Geoffrey Douglas of UMass Lowell Has a New Book Due
Geoffrey Douglas, long time staff writer and sometime adjunct professor at UMass Lowell, has a new book forthcoming from Globe Pequot Press. A compilation of many of his Yankee magazine stories written over more than 20 years, the book has one selection of special Lowell interest and which I want to mention at the risk of shameless self-promotion. Geoffrey wrote a profile of me for Yankee ten years ago in which he highlighted my writing and community work in Lowell. The piece not only made the cut for the contents, but also found its way into the title. The media release below from Globe Pequot skips over the article because it’s probably not gritty enough for a news hook. But speaking of news hooks, Geoffrey went to prep school with John Kerry and Robert Mueller and wrote about those years in his book The Classmates: Privilege, Chaos, and the End of an Era (2008). Please consider Geoffrey’s book for summer reading or a graduation or Father’s Day gift. Watch this space for updates about Geoffrey’s author talks and book signings.–PM
The Grifter, the Poet, and the Runaway Train: Stories from a Yankee Writer’s Notebook
by Geoffrey Douglas
978-1-4930-4148-0 • Hardback • May 2019 $29.95 • 288 pages
In a Massachusetts town, a school shooting is barely averted by a teacher’s courage and caring. In a big-city hospital, a desperately sick infant becomes a pawn between powerful forces in a high-tech medical war. In central Maine, the state’s poorest city turns against itself under the crush of an immigrant surge. In New Hampshire’s ski country, a young wife copes with the devastation of a suddenly quadriplegic husband. In Vermont, a reporter’s one-man crusade against hate will earn him a Pulitzer Prize.
There are more stories like these — seventeen in all — in Geoffrey Douglas’s newest book, The Grifter, The Poet, and The Runaway Train: Stories From a Yankee Writer’s Notebook (Globe Pequot), a collection of his pieces in Yankee Magazine, written over the past twenty years. Some recount public events, widely reported; others are more private, the stories of men and women surviving, facing choices, living life: the last race of a luckless small-time jockey; a local police chief’s terrible moral quandary; a young man’s tortured path toward suicide. All of them, by subject and by design, are stories for today.

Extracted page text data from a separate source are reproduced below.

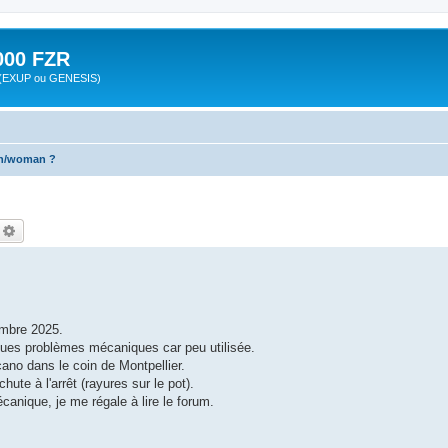
00 FZR
zr (EXUP ou GENESIS)
an/woman ?
echercher
Recherche avancée
embre 2025.
ques problèmes mécaniques car peu utilisée.
ano dans le coin de Montpellier.
te à l'arrêt (rayures sur le pot).
écanique, je me régale à lire le forum.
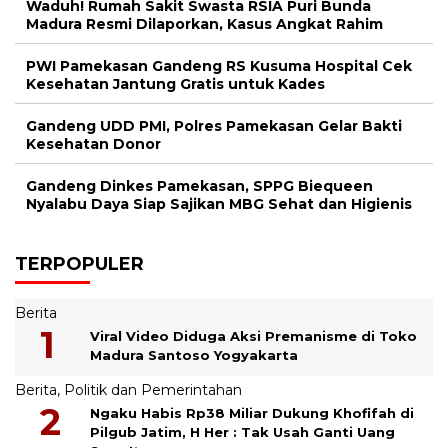
Waduh! Rumah Sakit Swasta RSIA Puri Bunda
Madura Resmi Dilaporkan, Kasus Angkat Rahim
PWI Pamekasan Gandeng RS Kusuma Hospital Cek
Kesehatan Jantung Gratis untuk Kades
Gandeng UDD PMI, Polres Pamekasan Gelar Bakti
Kesehatan Donor
Gandeng Dinkes Pamekasan, SPPG Biequeen
Nyalabu Daya Siap Sajikan MBG Sehat dan Higienis
TERPOPULER
Berita
Viral Video Diduga Aksi Premanisme di Toko
Madura Santoso Yogyakarta
Berita
,
Politik dan Pemerintahan
Ngaku Habis Rp38 Miliar Dukung Khofifah di
Pilgub Jatim, H Her : Tak Usah Ganti Uang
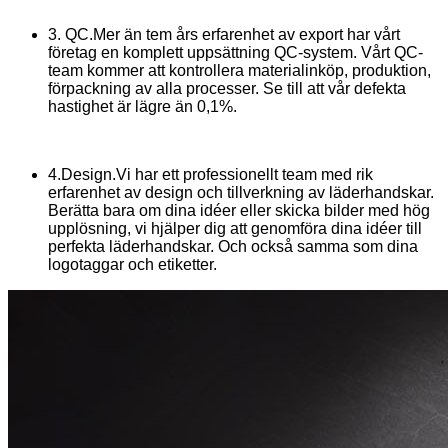
3. QC.Mer än tem års erfarenhet av export har vårt
företag en komplett uppsättning QC-system. Vårt QC-
team kommer att kontrollera materialinköp, produktion,
förpackning av alla processer. Se till att vår defekta
hastighet är lägre än 0,1%.
4.Design.Vi har ett professionellt team med rik
erfarenhet av design och tillverkning av läderhandskar.
Berätta bara om dina idéer eller skicka bilder med hög
upplösning, vi hjälper dig att genomföra dina idéer till
perfekta läderhandskar. Och också samma som dina
logotaggar och etiketter.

Douglas is the author of four previous nonfiction books, each of them widely reviewed: “A brilliant book that should be read by anyone who has a stake in the world in which we live” (The Los Angeles Times, of Dead Opposite: The Lives and Loss of Two American Boys). “Fascinating…an impressive and moving victory” (The New York Times, of Class: The Wreckage of An American Family). “Worthy of comparison to such classics of reporting as David Halberstam’s ‘Summer of ’49” (Kirkus Reviews, of The Game of Their Lives, later adapted for a 2005 movie of the same name).
A former Bread Loaf fellow, National Magazine Award finalist and adjunct professor of writing at the University of Massachusetts/Lowell, Douglas has been a Yankee contributorsince the late 1990s. Many of the stories here were jointly conceived with long-time Yankee editor Mel Allen — a partnership the two will discuss further in a series of joint appearances. Geoffrey Douglas’s website is: https://geoffreydouglasauthor.com/ The author is available for interview, signings, and media engagements. Please direct media inquiries to Emily Cable: ecable@rowman.com
It’s great to see a new offering by Geoffrey Douglas. I’ve enjoyed his storytelling voice for many years.